--- Task to carry out ---
Output what the records say, word for word, with no images.

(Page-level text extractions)

◆ ◆ ◆ ◆

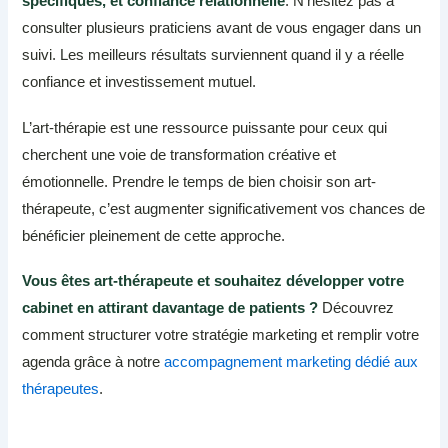
spécifiques, et confiance relationnelle
. N’hésitez pas à
consulter plusieurs praticiens avant de vous engager dans un
suivi. Les meilleurs résultats surviennent quand il y a réelle
confiance et investissement mutuel.
L’art-thérapie est une ressource puissante pour ceux qui
cherchent une voie de transformation créative et
émotionnelle. Prendre le temps de bien choisir son art-
thérapeute, c’est augmenter significativement vos chances de
bénéficier pleinement de cette approche.
Vous êtes art-thérapeute et souhaitez développer votre
cabinet en attirant davantage de patients ?
Découvrez
comment structurer votre stratégie marketing et remplir votre
agenda grâce à notre
accompagnement marketing dédié aux
thérapeutes
.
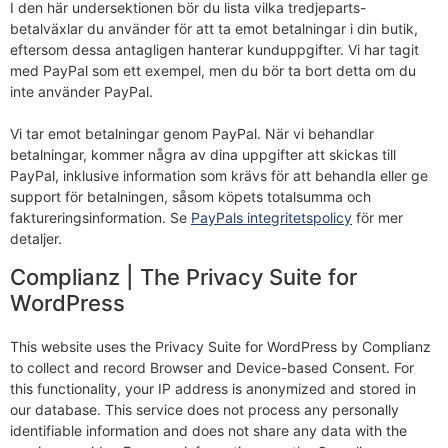
I den här undersektionen bör du lista vilka tredjeparts-
betalväxlar du använder för att ta emot betalningar i din butik,
eftersom dessa antagligen hanterar kunduppgifter. Vi har tagit
med PayPal som ett exempel, men du bör ta bort detta om du
inte använder PayPal.
Vi tar emot betalningar genom PayPal. När vi behandlar
betalningar, kommer några av dina uppgifter att skickas till
PayPal, inklusive information som krävs för att behandla eller ge
support för betalningen, såsom köpets totalsumma och
faktureringsinformation. Se
PayPals integritetspolicy
för mer
detaljer.
Complianz | The Privacy Suite for
WordPress
This website uses the Privacy Suite for WordPress by Complianz
to collect and record Browser and Device-based Consent. For
this functionality, your IP address is anonymized and stored in
our database. This service does not process any personally
identifiable information and does not share any data with the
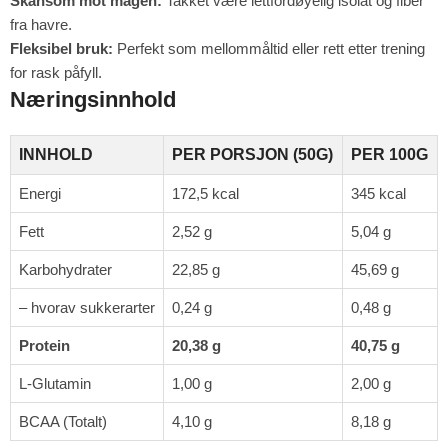
Skånsom mot magen:
Takket være lettfordøyelig isolat og fiber
fra havre.
Fleksibel bruk:
Perfekt som mellommåltid eller rett etter trening
for rask påfyll.
Næringsinnhold
INNHOLD
PER PORSJON (50G)
PER 100G
Energi
172,5 kcal
345 kcal
Fett
2,52 g
5,04 g
Karbohydrater
22,85 g
45,69 g
– hvorav sukkerarter
0,24 g
0,48 g
Protein
20,38 g
40,75 g
L-Glutamin
1,00 g
2,00 g
BCAA (Totalt)
4,10 g
8,18 g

◆ ◆ ◆ ◆

--- Answer area ---
spécifiques, et confiance relationnelle
. N’hésitez pas à
consulter plusieurs praticiens avant de vous engager dans un
suivi. Les meilleurs résultats surviennent quand il y a réelle
confiance et investissement mutuel.
L’art-thérapie est une ressource puissante pour ceux qui
cherchent une voie de transformation créative et
émotionnelle. Prendre le temps de bien choisir son art-
thérapeute, c’est augmenter significativement vos chances de
bénéficier pleinement de cette approche.
Vous êtes art-thérapeute et souhaitez développer votre
cabinet en attirant davantage de patients ?
Découvrez
comment structurer votre stratégie marketing et remplir votre
agenda grâce à notre
accompagnement marketing dédié aux
thérapeutes
.
I den här undersektionen bör du lista vilka tredjeparts-
betalväxlar du använder för att ta emot betalningar i din butik,
eftersom dessa antagligen hanterar kunduppgifter. Vi har tagit
med PayPal som ett exempel, men du bör ta bort detta om du
inte använder PayPal.
Vi tar emot betalningar genom PayPal. När vi behandlar
betalningar, kommer några av dina uppgifter att skickas till
PayPal, inklusive information som krävs för att behandla eller ge
support för betalningen, såsom köpets totalsumma och
faktureringsinformation. Se
PayPals integritetspolicy
för mer
detaljer.
Complianz | The Privacy Suite for
WordPress
This website uses the Privacy Suite for WordPress by Complianz
to collect and record Browser and Device-based Consent. For
this functionality, your IP address is anonymized and stored in
our database. This service does not process any personally
identifiable information and does not share any data with the
Skånsom mot magen:
Takket være lettfordøyelig isolat og fiber
fra havre.
Fleksibel bruk:
Perfekt som mellommåltid eller rett etter trening
for rask påfyll.
Næringsinnhold
INNHOLD
PER PORSJON (50G)
PER 100G
Energi
172,5 kcal
345 kcal
Fett
2,52 g
5,04 g
Karbohydrater
22,85 g
45,69 g
– hvorav sukkerarter
0,24 g
0,48 g
Protein
20,38 g
40,75 g
L-Glutamin
1,00 g
2,00 g
BCAA (Totalt)
4,10 g
8,18 g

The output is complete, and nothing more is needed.